Tantas noches con la gloria ceñida a sus pasos y el honor del valor abrazado a su leyenda, mientras luchaba contra dragones y salvaba princesas, antes de que el amanecer turbara sus sueños.

Y ahora que, sentado en la sala, por vez primera veía a esos dragones de sus fantasías volando y rugiendo en la pantalla, mas grandes y hermosos de lo que jamás había imaginado, el chico sintió cumplidos sus deseos más intensos, capaz de contemplar la majestuosidad de su vuelo y la fiereza de su alarido. Su corazón latía frenético a cada fotograma. Hubo un tiempo en que creyó que esas bestias cesarían su batida en las páginas de los cuentos que su padre le leía cada noche y en los dibujos que adornaban su cuarto, cuando al caer la tarde, con los últimos halos del sol moribundo que pasaban por su ventana, se iluminaban solemnes y parecían querer huir de la pared a la que estaban colgados, para alzar el vuelo a los ojos del pequeño.

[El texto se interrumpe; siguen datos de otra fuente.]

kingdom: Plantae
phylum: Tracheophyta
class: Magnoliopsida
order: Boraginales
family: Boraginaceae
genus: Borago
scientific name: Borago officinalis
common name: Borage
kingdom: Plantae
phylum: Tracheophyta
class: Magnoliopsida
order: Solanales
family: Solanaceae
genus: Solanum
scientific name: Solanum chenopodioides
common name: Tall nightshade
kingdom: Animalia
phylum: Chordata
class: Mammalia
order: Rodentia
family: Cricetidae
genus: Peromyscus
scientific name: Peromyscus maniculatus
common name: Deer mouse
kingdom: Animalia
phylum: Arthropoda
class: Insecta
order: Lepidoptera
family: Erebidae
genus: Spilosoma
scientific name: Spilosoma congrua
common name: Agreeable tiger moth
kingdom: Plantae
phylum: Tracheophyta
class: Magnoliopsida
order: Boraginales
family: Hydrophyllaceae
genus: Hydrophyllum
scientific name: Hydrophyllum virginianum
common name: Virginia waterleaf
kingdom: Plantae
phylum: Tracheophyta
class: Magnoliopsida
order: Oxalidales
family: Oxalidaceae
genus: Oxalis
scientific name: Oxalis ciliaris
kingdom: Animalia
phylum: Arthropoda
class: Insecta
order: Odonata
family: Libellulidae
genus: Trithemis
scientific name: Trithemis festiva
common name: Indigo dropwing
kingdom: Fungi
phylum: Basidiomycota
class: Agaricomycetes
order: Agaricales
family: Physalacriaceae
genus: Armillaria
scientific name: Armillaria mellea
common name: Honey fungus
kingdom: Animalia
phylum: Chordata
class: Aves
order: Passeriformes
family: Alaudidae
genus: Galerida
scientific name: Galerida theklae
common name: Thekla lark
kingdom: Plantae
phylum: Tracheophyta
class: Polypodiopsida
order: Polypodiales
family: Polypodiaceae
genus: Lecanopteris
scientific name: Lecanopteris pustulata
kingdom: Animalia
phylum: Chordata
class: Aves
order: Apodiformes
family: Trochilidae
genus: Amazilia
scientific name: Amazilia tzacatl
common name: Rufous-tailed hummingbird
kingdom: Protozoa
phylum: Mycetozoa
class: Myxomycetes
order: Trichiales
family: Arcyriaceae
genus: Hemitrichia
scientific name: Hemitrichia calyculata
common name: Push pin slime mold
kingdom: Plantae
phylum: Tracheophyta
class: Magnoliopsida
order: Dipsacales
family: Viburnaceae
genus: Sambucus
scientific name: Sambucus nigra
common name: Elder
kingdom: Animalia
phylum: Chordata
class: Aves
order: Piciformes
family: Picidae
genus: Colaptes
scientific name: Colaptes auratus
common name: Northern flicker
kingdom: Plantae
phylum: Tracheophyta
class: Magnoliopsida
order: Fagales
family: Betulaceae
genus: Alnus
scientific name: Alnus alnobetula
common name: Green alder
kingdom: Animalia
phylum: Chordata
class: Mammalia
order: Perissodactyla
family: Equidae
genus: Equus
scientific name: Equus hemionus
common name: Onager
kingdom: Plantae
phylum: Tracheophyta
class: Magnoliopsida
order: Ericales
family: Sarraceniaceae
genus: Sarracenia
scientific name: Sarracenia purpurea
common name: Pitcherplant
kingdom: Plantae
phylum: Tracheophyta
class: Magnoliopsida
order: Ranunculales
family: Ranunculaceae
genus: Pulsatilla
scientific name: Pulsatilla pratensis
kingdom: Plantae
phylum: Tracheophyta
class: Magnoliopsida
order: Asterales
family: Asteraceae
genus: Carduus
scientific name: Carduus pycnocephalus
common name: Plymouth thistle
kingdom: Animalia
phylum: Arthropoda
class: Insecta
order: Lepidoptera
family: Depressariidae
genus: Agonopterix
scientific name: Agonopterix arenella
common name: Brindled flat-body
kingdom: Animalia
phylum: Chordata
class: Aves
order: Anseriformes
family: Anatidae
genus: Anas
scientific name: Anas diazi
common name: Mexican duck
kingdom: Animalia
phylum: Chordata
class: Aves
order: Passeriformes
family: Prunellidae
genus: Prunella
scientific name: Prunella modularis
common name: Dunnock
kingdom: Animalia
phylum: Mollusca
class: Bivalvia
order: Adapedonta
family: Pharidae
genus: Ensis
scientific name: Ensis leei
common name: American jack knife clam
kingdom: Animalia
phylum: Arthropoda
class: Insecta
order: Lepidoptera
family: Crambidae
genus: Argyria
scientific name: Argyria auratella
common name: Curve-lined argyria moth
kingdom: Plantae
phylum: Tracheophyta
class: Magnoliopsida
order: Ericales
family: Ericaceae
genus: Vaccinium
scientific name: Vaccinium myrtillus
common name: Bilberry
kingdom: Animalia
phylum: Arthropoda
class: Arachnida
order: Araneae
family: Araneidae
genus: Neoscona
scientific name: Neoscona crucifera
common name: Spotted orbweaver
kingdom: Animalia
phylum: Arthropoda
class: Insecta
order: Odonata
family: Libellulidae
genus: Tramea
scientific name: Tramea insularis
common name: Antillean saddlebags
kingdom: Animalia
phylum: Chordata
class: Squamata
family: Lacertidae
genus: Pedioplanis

Ni a pestañear se atrevió, pues temía perderse en ese instante la magia que lo albergaba, absorto a cada imagen, atento a cada sonido, con el corazón encogido de principio a fin. Entonces apareció el bravo caballero con la armadura reluciente y la espada hacia el cielo. Y se imaginó a sí mismo en su lugar, acechando al dragón, siendo el héroe de su princesa, acudiendo raudo a los altares reservados a los valientes.

Durante dos horas, el niño cedió paso a sus sueños, inocentes e ingenuos, y vivió su gran aventura, sentado en su asiento, frente a la pantalla del cine. Allí donde se cumplió sus sueños, allí donde fue caballero, allí donde vió al dragón.